MHP Genel Başkanı Devlet Bahçeli'nin tutumuna ilişkin de çarpıcı değerlendirmelerde bulunan Bakırhan, Bahçeli'nin sürecin başından beri tutarlı bir siyaset izlediğini vurguladı. Bahçeli'nin "Gerekirse İmralı'ya ben giderim" çıkışını ve 1 Ekim'deki açıklamalarını cesur bir hamle olarak yorumlayan Bakırhan, hem Öcalan'ın hem de Bahçeli'nin ilk günkü sözlerinin arkasında durarak süreci ilerletmeye çalıştıklarını dile getirdi. Bu tutarlılığın, barışın toplumsallaşması adına önemli bir zemin oluşturduğu mesajı verildi.
Hükümet kanadından ve devletten beklentilerini de sıralayan Bakırhan, barış ikliminin kalıcı hale gelmesi için güven artırıcı adımlara ihtiyaç duyulduğuna dikkat çekti.

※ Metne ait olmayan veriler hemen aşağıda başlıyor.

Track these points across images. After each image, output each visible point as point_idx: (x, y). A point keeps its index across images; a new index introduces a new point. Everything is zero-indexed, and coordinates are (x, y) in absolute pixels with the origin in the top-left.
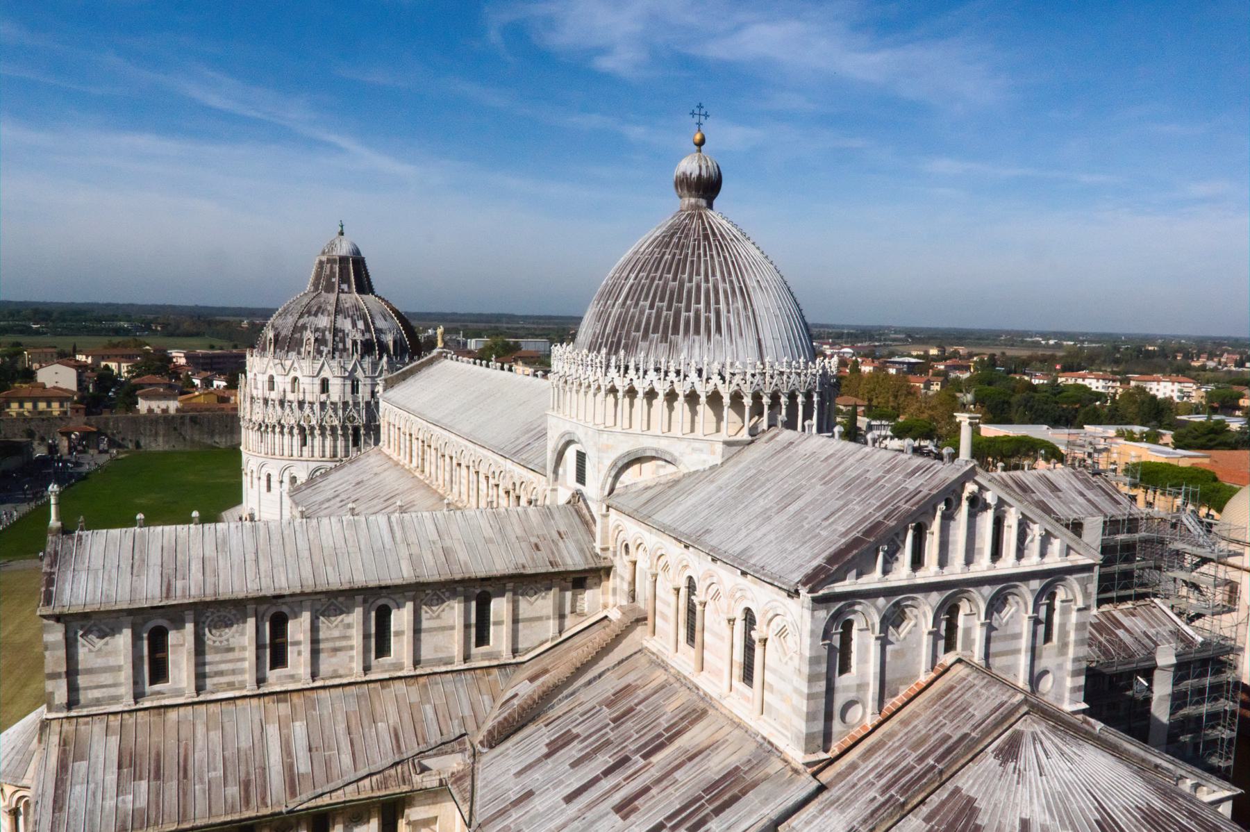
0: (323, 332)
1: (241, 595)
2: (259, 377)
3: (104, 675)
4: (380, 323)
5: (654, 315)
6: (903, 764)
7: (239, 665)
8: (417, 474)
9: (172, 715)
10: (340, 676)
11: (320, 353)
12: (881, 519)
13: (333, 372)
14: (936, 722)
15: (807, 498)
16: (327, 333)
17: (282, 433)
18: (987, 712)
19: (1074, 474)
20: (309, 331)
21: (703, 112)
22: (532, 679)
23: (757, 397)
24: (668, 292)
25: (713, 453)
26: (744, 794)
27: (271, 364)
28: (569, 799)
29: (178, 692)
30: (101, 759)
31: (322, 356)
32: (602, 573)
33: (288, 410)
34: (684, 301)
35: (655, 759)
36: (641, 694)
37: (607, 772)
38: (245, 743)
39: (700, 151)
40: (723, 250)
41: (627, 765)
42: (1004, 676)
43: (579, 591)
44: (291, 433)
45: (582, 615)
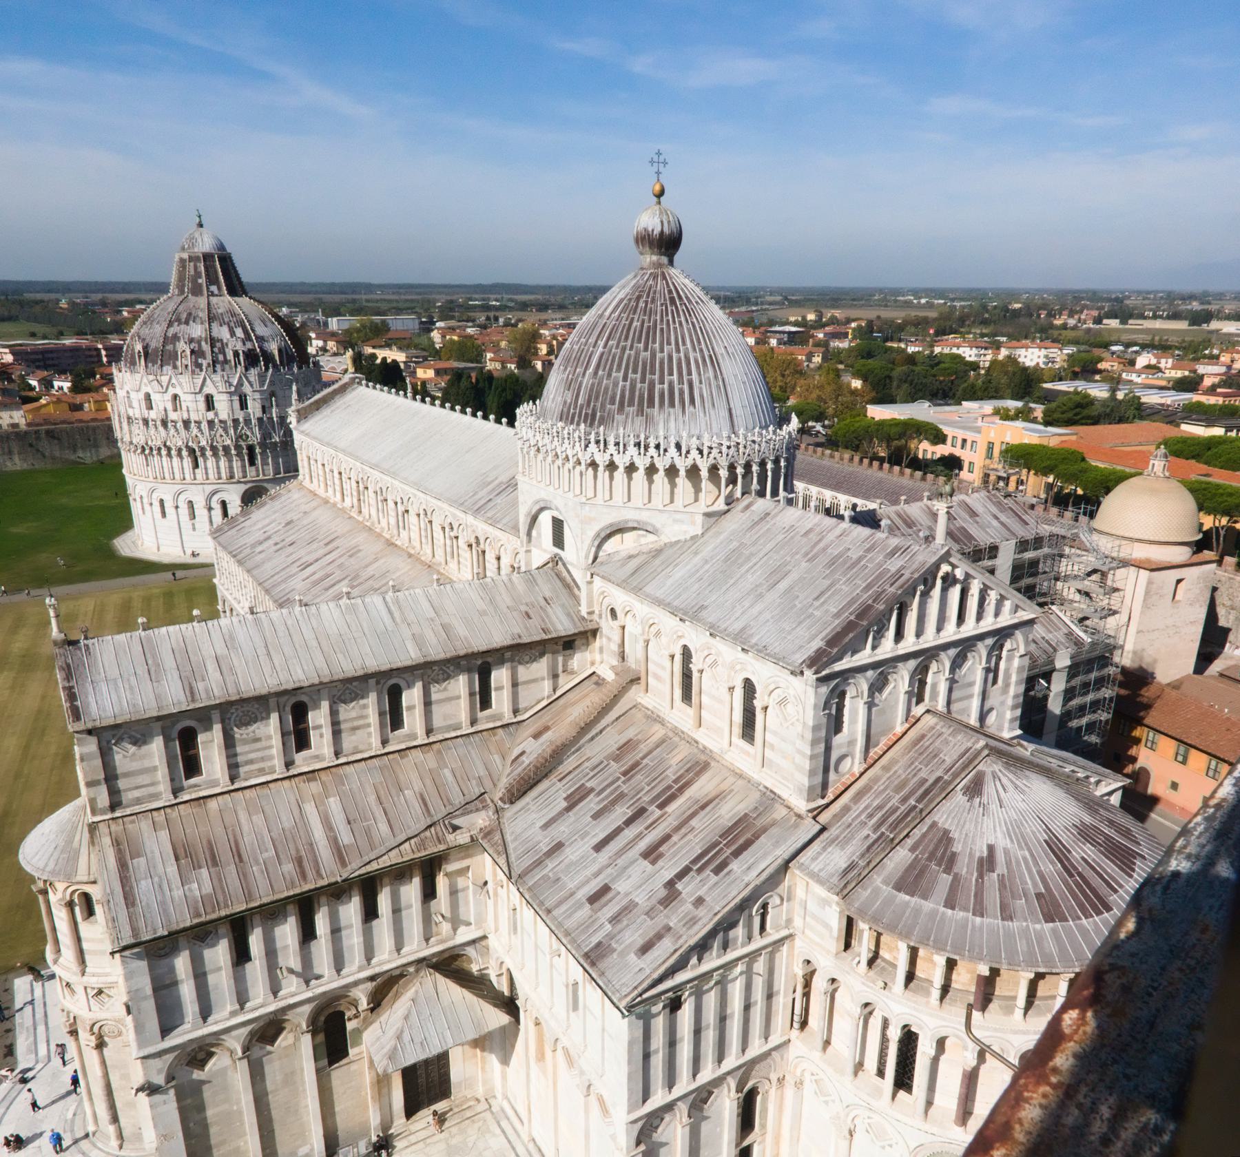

Özellikle cezaevlerindeki durum, kayyım atamaları ve seçilmiş belediye başkanlarına yönelik yargı süreçlerinin devam etmesinin, sürecin ruhuyla çeliştiğini ifade etti. İktidarın yürütme erki olarak tereddütleri giderici ve yapıcı bir rol üstlenmesi gerektiğini, yasal düzenleme gerektirmeyen idari kararlarla bile toplumun nefes almasını sağlayacak adımların atılabileceğini belirtti.
Son olarak yeni anayasa tartışmalarına da değinen Bakırhan, şu anki önceliklerinin anayasa değil, çözüm sürecinin kendisi olduğunu net bir dille ifade etti. İktidar kanadından henüz bir anayasa dayatması gelmediğini ve kendilerinin de böyle bir hazırlık içinde olmadığını belirten Bakırhan, ancak bu mesele çözüldükten sonra Türkiye'nin demokratik, kapsayıcı ve eşitlikçi bir anayasaya kavuşması gerektiğini söyledi. Anayasa gündeme geldiğinde ise ülkenin bütün renklerini barındıran önerilerle masada olacaklarının sinyalini verdi.